1977 : une lourde taxe pèse sur la tête des films importés en Thaïlande, faisant ainsi le bonheur des productions locales qui se taillent la part du lion sur le marché. Mais l’effervescence tourne court et, dès 1981, Hollywood commence à renvoyer des films, participant, comme l’essor de la télévision, à détourner le public des films thaïlandais (et il faut dire que la boulimie de productions pour profiter du terrain laissé libre a souvent été synonyme de navets conçus à la va-vite). En 1978, 150 films thaïlandais sont produits. Au milieu des années 90, une dizaine par an. La relève ne semble pas décidée à arriver. En 1997, la Thaïlande est prise dans la tempête de la crise économique asiatique. C’est le moment que choisissent trois jeunes réalisateurs issus de la publicité pour se retrousser les manches et redonner au cinéma local ses couleurs d’antan. Leurs noms : Nonzee Nimibutr, Pen-ek Ratanaruang et Wisit Sasanatieng. Pen-ek Ratanaruang, réalisateur plus tard de Monrak Transistor et Last Life in the Universe, est l’exemple parfait de ce renouveau : gamin de Bangkok, il a étudié huit ans aux Etats-Unis et aiguisé ses armes à l’école de la pub avant de se lancer dans le cinéma. Son Fun Bar Karaoke est un succès d’estime en salles mais sa présentation au Festival de Berlin permet au cinéma thaïlandais de faire son retour sur la scène internationale, après des années de disette. Au même moment, Nimibutr signe un carton surprise avec le polar Dang Bireley and the Young Gangsters dont l’efficacité et la modernité tiennent beaucoup de l’influence de la publicité, berceau de son réalisateur. Ce dernier double la mise avec le film de fantômes Nang Nak, triomphe scénarisé par Sasanatieng qui aura lui aussi son heure de gloire avec Les Larmes du tigre noir, un western hommage aux productions kitsch des années 60, et qui se fraye un chemin jusqu’à Cannes. La recette paraît simple sur le papier : à l’image du voisin coréen, on ménage chèvre et chou avec un cinéma commercial soigné qui tient la main d’un cinéma d’auteur accessible.

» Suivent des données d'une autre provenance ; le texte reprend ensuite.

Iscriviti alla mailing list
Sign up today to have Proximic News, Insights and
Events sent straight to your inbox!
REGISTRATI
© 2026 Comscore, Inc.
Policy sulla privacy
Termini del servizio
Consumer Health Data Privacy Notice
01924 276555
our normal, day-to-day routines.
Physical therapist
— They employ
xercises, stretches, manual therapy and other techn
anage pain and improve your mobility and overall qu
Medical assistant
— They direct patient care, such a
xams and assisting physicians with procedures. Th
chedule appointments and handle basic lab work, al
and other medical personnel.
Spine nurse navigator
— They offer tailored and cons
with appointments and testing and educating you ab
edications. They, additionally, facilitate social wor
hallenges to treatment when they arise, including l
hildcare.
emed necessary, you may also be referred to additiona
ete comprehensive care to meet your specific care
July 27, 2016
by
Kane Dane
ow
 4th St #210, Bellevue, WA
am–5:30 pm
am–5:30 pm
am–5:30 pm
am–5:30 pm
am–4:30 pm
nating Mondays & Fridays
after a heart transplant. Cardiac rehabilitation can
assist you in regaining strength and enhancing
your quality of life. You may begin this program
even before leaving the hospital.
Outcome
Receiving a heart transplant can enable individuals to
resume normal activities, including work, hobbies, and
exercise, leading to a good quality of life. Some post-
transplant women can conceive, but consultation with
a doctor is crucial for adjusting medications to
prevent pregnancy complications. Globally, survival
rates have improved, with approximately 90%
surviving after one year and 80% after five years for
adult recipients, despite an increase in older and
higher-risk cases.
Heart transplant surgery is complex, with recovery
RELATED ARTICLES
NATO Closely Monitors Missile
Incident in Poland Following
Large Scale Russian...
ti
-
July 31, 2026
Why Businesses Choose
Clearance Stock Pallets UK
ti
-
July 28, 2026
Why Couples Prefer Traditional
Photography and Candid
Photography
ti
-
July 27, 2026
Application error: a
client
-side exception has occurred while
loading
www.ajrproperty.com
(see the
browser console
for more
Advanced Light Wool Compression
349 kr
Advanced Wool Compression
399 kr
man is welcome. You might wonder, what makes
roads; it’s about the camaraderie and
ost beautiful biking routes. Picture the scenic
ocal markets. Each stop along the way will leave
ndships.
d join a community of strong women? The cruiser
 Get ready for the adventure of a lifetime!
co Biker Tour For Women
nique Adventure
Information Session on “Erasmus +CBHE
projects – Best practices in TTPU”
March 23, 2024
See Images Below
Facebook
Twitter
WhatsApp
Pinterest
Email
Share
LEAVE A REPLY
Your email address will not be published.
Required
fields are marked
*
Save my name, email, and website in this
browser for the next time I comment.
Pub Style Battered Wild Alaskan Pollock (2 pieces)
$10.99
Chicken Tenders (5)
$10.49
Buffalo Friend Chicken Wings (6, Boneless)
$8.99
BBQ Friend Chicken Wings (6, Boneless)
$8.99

Thrillers, films historiques, films d’horreur, comédies musicales : la production se diversifie énormément et le savoir-faire s’exerce d’un genre à l’autre. Le public thaïlandais répond présent. Mais à l’international, c’est du côté de l’avant-garde que les regards se tournent. Comme Ratanaruang, Apichatpong Weerasethakul a passé quelques années à étudier le cinéma aux Etats-Unis. De retour en Thaïlande, il signe notamment Blissfully Yours, qui sera distingué à Cannes dans la section Un Certain Regard, en 2002. Tropical Malady enfonce le clou en étant le premier film thaïlandais à être primé au sein de la compétition officielle. Si ces films ne connaissent guère d’écho en Thaïlande, ce sont des réalisateurs comme Ratanaruang ou Weerasethakul qui permettent de remettre leur pays sur la carte mondiale du septième art. Nouvel exemple avec Aditya Assarat, réalisateur de Wonderful Town qui, lui aussi, a étudié le cinéma aux Etats-Unis avant de signer un premier film qui a collectionné les lauriers dans les festivals internationaux. L’ambition des auteurs contamine le cinéma commercial qui commence, lui aussi, à avoir des visées hors de ses frontières.

Le pari est alors assez osé, car la cinématographie thaïlandaise reste une des plus méconnues d’Asie, très attachée depuis toujours au marché et à la culture locale, rendant l’exportation un peu délicate. Outre les tentatives de spécialités peut-être trop radicales comme Satreelex (comédie et carton sur une équipe de volley composée de gays et de travestis), la percée a été entamée par le cinéma d’action et le cinéma d’horreur. Ong-Bak en est un bel exemple et a mené une solide carrière hors de ses frontières. Les frères Pang, originaires de Hong-Kong mais oeuvrant en Thaïlande, se taillent une réputation mondiale en signant Bangkok Dangerous ou The Eye. Ce dernier montre qu’Hollywood jette également un œil sur cette production et cette créativité en pleine euphorie, puisqu’elle lance son remake. Même chose avec Shutter, film d’horreur efficace qui possède désormais son petit frère américain. Bangkok a son Festival International du Film. Les salles, elles, se gorgent de productions locales : plus de 60%, menant ainsi la vie dure au cinéma américain. Les programmes réclamés d’aide au cinéma national sont en train d’être mis en place. Et même si la situation n’est pas idyllique (une censure très forte, un cinéma d’auteur parfois condamné à ne sortir qu’à l’étranger), la Thaïlande semble bien traverser un nouvel âge d’or.